Die Weltanschauung von Irina Solonenko spielt in ihrem Workshop eine sehr große Rolle. Während andere Gruppen über Weißrussland und den Kaukasus sprechen, moderiert sie die Diskussion zur Ukraine. Die 37-Jährige kommt aus Kiew, lebt aber in Berlin. Sie hat die dortige Euromaidan-Bewegung mit aufgebaut. In den Händen hält sie die meiste Zeit ihr Handy. Dessen Rückseite schmückt die Farben der ukrainischen Flagge - sowie ein Spruch der Euromaidan-Bewegung: Ich bin ein Tropfen im Ozean. Die Aktivistin verlässt des öfteren ihre Rolle als Moderatorin und schaltet sich mit steilen Thesen in die Diskussion ein. Sie wisse nicht, wie weit Putin gehen würde.
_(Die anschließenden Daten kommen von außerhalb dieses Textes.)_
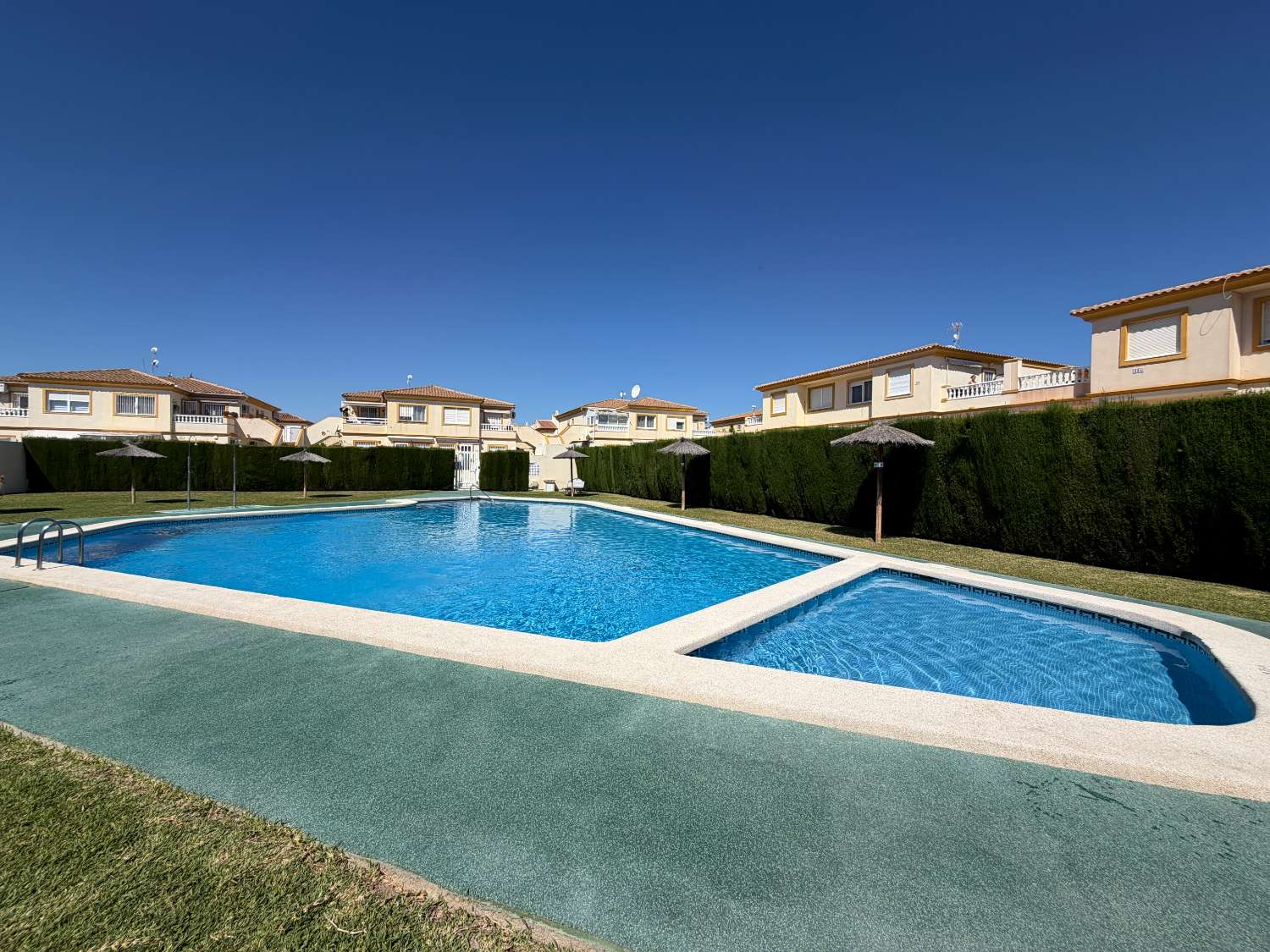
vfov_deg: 85.7
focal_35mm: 14
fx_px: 514
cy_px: 476
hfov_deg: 102.1
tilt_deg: +0.4
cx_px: 635
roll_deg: -0.8
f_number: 2.2
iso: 20
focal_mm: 2.22
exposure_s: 1/1464
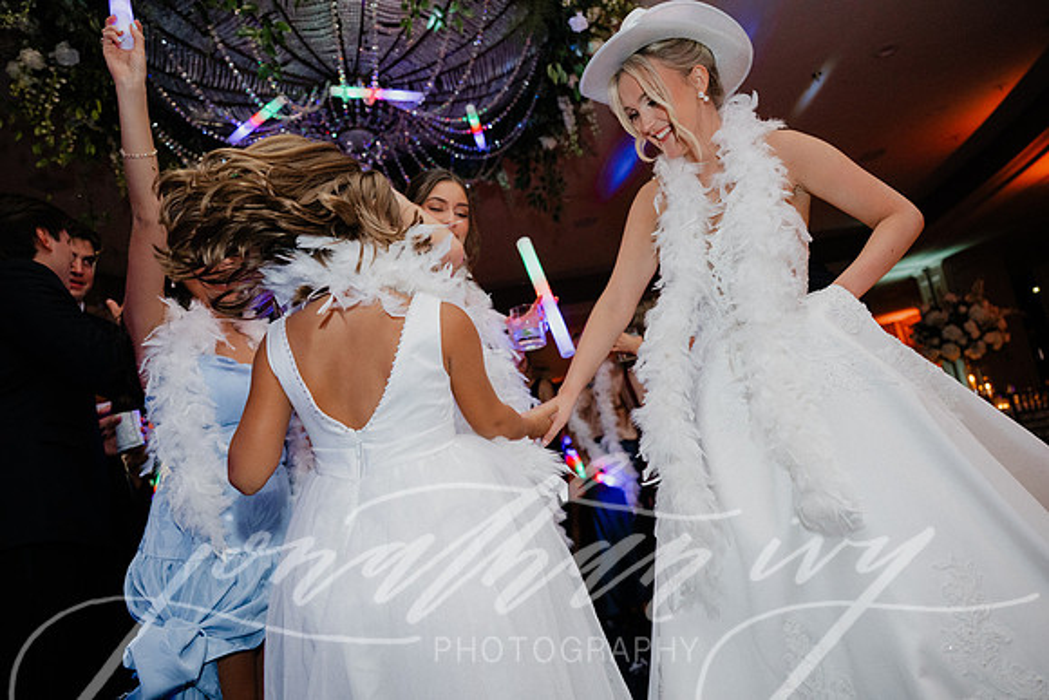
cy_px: 350
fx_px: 699
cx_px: 524
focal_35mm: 24
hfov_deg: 73.7
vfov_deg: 53.2
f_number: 2.8
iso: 2000
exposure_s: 1/160
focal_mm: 24
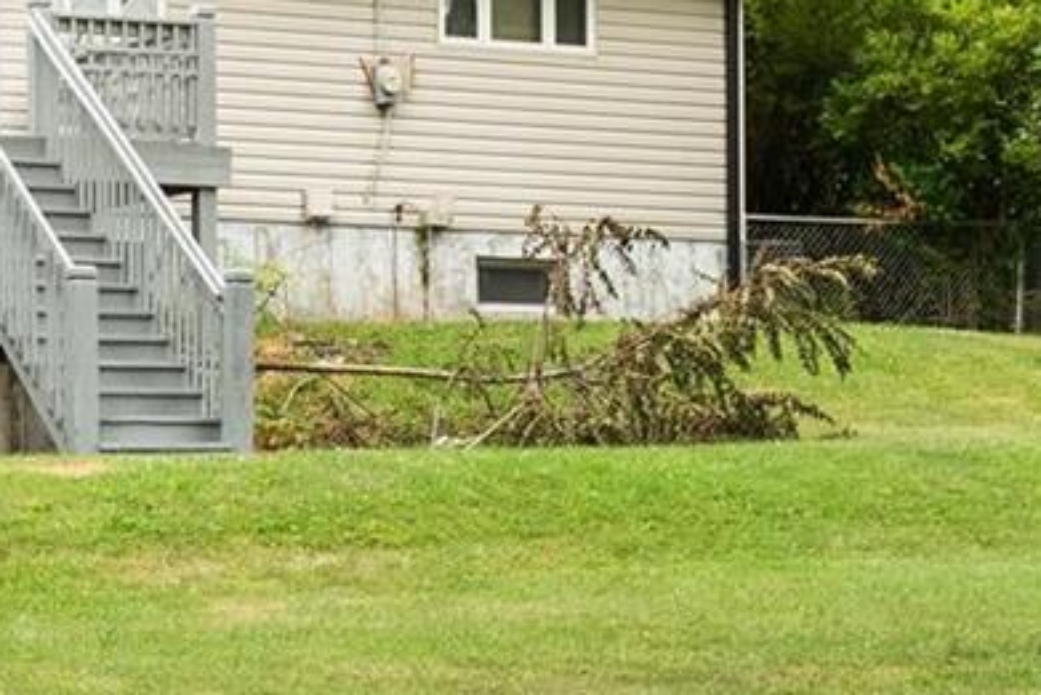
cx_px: 501
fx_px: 4021
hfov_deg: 14.8
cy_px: 602
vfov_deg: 9.8
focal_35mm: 139
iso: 400
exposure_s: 1/125
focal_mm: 17
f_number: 8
Vielleicht mache er nicht vor der Ukraine halt und "endet wie Hitler."
"Warum soll nur Russland lügen?"
Eine junge Russin aus Moskau erzählt, die Familie ihres Onkels lebe in Donezk und habe alles durch den Krieg verloren. Warum die ukrainische Regierung das Militär in den Osten der Ukraine schicken musste, fragt sie. "Was würdest du denn tun, wenn jemand bewaffnet zu dir nach Hause kommt", fragt Solonenko zurück, die davon überzeugt ist, dass sich russische Truppe im Osten der Ukraine aufhalten. Mit der Frage wolle man gar nicht erst anfangen, sagt ein polnischer Teilnehmer und hebt abwehrend die Hände.
Stattdessen entsteht ein Streit über die Verbreitung von Informationen durch die Medien, die die polnischen und russischen Teilnehmer besonders leidenschaftlich führen: Die Russen würden Bilder und Umfragen manipulieren, sagt Thomas, ein Jurastudent aus Warschau. Das provoziert Wladimir aus Kaliningrad: "Warum soll nur Russland lügen - warum nicht auch der Westen? Das ist schwarz-weiß-Seherei." "Nein, ihr seht schwarz-weiß", sagt Thomas und wendet wütend den Kopf ab.
Später werden beide übereinander sagen, wie sinnlos es ist, mit dem jeweils anderen über das Thema zu diskutieren. "Die Polen hören uns nicht zu", sagt Wladimir. "Die Russen wiederholen nur das, was sie zuhause hören", sagt Thomas. Über die Deutschen äußern sie sich allerdings sehr positiv. Die würden alles so rational sehen. So wie Christian, der noch mal seine Äußerung über die Teilung der Ukraine erläutern will. "Ich finde das nicht gut - ich denke nur, dass es das einzige mögliche Szenario ist." Doch da ist die Zeit schon vorbei. Die Sonne ist mittlerweile herausgekommen. Und Wladimir aus Kaliningrad sagt: "Lasst uns Fußballspielen gehen, das bringt uns wieder zusammen."